Opiniones

¿Estamos preparados?

En estos días y sobre el tema de la injerencia armada de Rusia sobre Ucrania, entre debates, informativos, noticieros, opiniones y escritos de personas en redes, he escuchado esta alocución latina que me ha llamado la atención: "Amat victoria curam", que traducido a nuestra actual lengua vendría a ser: "La victoria favorece a los que se preparan".

¿Y por qué me ha llamado la atención?
Pues porque, aunque ya lo sabíamos, acabamos de darnos cuenta de que desgraciada y literalmente, por más conocimientos, por más lectura y formación, por más Historia, Filosofía y Ciencia heredada de nuestros ancestros, por más pequeño ejército y armamento que mantengamos, "por si las moscas", estamos al albur de lo que a cualquier loco de turno, cargado de un armamento ultra moderno, súper destructivo y mucho más potente que el nuestro, quiera hacernos.
Acabamos de descubrir, que toda la grandeza cargada de Historia de nuestra civilizada Europa, se puede diluir como carne en ácido o convertirse en cenizas, bajo cuatro misiles lanzados estratégicamente por el primer lanzallamas de turno a poco que esté pirado, o se haya pasado con el chupito de vodka.
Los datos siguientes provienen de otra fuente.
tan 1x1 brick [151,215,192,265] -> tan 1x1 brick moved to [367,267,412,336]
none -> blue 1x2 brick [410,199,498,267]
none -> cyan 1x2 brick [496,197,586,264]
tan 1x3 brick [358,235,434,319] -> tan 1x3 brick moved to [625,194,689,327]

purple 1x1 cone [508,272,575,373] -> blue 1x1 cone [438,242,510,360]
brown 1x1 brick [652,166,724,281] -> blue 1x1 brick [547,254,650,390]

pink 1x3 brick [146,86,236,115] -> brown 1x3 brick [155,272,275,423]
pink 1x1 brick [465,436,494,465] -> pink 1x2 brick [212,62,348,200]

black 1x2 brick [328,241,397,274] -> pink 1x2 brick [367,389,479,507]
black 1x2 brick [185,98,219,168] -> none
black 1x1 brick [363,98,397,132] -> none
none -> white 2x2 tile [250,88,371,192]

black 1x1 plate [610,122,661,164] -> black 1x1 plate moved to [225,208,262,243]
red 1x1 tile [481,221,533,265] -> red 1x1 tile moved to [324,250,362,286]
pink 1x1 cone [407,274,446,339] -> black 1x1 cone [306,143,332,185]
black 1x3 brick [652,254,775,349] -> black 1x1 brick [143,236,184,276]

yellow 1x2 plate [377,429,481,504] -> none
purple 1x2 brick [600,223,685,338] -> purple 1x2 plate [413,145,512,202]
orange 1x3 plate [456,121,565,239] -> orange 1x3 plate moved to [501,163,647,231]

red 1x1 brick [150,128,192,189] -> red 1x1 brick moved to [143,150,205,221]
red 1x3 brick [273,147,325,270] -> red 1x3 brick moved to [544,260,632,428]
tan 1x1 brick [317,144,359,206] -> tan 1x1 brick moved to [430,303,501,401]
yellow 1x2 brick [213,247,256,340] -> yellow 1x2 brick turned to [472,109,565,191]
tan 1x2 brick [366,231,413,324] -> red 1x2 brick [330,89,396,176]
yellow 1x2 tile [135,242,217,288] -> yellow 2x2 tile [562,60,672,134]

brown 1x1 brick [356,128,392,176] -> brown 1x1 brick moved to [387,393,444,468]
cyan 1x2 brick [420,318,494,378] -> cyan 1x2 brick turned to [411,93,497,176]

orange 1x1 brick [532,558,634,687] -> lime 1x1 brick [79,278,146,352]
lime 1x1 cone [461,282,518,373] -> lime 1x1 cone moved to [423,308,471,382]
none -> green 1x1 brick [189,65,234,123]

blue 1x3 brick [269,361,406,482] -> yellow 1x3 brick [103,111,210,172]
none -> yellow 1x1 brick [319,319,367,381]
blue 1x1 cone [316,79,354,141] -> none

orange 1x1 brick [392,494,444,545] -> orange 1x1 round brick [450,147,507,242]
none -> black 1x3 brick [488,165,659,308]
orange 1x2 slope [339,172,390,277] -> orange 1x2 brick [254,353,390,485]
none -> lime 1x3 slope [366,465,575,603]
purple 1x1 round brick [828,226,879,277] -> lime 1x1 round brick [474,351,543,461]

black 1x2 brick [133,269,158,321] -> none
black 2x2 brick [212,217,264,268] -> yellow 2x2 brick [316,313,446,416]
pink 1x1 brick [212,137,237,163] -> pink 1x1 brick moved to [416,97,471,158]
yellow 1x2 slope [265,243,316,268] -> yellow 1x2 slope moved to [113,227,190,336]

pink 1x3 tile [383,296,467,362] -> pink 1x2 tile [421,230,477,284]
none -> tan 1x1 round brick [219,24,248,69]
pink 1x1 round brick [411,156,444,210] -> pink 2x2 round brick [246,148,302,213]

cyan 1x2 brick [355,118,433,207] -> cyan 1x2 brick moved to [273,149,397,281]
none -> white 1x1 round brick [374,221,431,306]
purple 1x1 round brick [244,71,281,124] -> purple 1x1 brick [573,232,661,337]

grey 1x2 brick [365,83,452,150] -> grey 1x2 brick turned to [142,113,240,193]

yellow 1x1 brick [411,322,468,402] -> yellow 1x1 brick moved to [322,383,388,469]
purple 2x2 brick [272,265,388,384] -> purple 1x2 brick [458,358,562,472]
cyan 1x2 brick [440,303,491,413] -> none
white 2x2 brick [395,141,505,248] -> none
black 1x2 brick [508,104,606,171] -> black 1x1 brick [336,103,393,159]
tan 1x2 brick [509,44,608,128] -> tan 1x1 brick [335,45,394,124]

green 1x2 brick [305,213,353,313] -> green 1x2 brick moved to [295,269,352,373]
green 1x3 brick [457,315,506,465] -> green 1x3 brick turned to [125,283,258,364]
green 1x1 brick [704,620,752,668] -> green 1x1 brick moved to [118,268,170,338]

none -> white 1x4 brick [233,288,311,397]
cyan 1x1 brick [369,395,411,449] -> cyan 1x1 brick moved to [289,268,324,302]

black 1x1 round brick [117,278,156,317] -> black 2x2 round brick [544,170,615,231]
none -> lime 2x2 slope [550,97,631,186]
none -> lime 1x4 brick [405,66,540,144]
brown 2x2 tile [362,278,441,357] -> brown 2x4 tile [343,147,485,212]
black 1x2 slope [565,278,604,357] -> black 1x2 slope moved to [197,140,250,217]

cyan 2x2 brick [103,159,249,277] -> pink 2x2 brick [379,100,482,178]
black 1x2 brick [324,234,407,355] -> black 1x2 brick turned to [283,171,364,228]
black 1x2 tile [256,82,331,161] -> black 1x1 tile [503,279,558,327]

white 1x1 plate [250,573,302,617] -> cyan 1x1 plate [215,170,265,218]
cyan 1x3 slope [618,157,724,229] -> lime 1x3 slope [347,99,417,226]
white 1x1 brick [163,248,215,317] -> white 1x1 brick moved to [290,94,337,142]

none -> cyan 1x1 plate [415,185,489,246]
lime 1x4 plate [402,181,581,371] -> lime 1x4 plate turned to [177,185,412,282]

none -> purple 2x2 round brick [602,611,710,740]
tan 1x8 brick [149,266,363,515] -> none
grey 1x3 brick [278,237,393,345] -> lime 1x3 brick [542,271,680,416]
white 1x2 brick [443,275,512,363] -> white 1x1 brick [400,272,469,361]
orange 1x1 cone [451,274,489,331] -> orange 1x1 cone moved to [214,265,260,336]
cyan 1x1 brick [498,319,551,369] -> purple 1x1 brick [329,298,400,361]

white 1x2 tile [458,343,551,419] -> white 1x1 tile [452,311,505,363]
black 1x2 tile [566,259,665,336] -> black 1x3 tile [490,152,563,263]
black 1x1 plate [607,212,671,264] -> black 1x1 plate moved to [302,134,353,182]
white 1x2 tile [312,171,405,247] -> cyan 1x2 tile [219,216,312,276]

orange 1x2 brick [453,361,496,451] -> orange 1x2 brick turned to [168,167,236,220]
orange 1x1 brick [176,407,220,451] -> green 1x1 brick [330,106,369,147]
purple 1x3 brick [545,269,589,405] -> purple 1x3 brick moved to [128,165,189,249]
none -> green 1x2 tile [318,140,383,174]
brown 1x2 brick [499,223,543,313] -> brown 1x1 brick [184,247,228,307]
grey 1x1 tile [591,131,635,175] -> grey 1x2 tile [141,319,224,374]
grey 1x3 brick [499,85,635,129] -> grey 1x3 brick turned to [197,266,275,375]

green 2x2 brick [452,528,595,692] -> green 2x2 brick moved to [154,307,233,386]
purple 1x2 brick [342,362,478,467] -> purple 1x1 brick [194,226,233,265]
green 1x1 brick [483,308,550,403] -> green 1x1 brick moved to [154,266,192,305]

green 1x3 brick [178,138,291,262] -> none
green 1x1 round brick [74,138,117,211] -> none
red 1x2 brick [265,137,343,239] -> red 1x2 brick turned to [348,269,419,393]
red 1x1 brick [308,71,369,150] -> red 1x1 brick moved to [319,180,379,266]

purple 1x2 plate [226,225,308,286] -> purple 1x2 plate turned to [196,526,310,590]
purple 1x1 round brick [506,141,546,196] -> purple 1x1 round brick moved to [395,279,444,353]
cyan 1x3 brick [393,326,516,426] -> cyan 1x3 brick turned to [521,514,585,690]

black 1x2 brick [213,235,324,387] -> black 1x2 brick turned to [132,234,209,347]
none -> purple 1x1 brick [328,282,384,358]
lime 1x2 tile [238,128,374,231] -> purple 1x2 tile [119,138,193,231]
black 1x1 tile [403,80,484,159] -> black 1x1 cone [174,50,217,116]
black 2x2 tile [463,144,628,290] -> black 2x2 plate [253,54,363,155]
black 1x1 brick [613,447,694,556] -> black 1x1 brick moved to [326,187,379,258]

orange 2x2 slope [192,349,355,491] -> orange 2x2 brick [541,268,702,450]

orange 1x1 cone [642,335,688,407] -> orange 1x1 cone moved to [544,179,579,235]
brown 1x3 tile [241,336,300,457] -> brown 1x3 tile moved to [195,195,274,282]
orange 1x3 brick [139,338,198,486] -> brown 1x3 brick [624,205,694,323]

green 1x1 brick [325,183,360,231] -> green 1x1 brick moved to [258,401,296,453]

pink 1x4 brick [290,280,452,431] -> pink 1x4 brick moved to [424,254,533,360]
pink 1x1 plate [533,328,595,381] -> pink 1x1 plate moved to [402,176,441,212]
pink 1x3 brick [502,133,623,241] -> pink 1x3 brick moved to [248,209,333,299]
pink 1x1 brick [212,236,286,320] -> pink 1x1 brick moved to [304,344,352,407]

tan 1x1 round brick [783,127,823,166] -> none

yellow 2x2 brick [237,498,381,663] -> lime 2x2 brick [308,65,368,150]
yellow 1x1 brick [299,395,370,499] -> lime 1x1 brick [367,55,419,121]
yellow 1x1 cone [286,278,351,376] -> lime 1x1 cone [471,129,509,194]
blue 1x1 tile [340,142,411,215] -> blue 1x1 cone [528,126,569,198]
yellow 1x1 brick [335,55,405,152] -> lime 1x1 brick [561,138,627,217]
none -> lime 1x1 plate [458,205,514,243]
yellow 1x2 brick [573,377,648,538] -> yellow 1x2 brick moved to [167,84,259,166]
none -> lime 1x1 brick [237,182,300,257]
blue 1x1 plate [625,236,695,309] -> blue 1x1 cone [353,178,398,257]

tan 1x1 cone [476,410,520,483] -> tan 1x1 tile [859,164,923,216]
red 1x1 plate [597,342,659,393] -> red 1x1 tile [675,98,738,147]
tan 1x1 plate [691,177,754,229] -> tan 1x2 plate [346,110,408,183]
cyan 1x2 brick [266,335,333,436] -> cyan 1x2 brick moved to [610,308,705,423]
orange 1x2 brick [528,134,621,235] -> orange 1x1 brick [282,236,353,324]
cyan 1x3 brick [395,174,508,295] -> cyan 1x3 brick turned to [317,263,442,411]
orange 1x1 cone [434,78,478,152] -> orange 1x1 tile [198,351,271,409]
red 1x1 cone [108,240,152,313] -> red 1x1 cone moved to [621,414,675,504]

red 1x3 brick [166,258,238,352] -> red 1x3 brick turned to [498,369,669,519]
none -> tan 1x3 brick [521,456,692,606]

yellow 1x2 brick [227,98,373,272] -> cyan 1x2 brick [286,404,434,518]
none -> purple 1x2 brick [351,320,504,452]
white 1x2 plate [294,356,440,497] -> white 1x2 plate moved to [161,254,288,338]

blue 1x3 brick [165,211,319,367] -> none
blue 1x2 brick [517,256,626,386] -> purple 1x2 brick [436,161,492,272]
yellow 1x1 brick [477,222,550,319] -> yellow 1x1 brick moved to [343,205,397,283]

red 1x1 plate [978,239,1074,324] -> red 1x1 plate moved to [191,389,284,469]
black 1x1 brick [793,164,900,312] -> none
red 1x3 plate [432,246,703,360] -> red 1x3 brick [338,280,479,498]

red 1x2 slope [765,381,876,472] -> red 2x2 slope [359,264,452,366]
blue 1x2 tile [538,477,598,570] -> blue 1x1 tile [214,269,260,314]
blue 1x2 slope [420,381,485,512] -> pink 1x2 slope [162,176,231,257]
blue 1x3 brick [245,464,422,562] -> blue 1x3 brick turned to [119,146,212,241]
Desde la 2° Guerra Mundial, los países " desarrollados" o del llamado 1° Mundo, hemos vivido en un maravilloso oasis de paz, tan sólo alterado por la todavía reciente guerra de los Balcanes, que nos pilló más de cerca. Nos sobrecogió al percatarnos de que aquellas personas más cercanas a nuestra cultura europea, se masacraran en una guerra fraticida que nos recordó la sufrida por nuestros abuelos allá por el 36, en tierra patria, y luego la grande, la WWT, o Segunda Guerra Mundial, que acabó de rematar a los que siguieron allí de voluntarios u "obligados".

Sin embargo, aquella guerra, la de los Balcanes, parece como que se quedaba en eso "fraticida", algo que se debía arreglar entre hermanos y como que nos quedaba un poco lejos desde nuestra perspectiva geográfica española, ya que, estar ubicados en la punta más al suroeste del continente europeo, nos ofrecía una suerte de protección marcada por la distancia.

La misma distancia con que desde España en nuestros primeros televisores en blanco y negro y en una edad infantil y púber veíamos a los americanos y a los asiáticos pelearse en aquello que llamaban "La Guerra de Vietnam", y que tras la cual, los jóvenes americanos y europeos canturreábamos los estribillos pegadizos de las canciones protesta de Joan Baez, Don Mc Lean, o Bob Dylan, entre otros.

También, la misma distancia con que hemos visto impasibles las masacres y hambrunas provocadas por las guerras en esos pequeños países de África, las matanzas de Ruanda, por ejemplo, nos conmovían, sí, pero dejaban de existir en el momento en que la tele se apagaba.

Pero...¿y ahora?, ¿estamos preparados para lo que nos puede sobrevenir?, ¿somos capaces de entender la frase con la que iniciaba este largo escrito: "Amat Victoria Curam", atribuída a Cátulo, o más bien seguiremos apagando el televisor?

No debemos olvidarnos nunca, de que una frase antónima de aquella, sería esta otra: " La improvisación rima con la derrota", que también la he leído por algún sitio, pero su original en latín, lo dejo para los filólogos de Clásicas.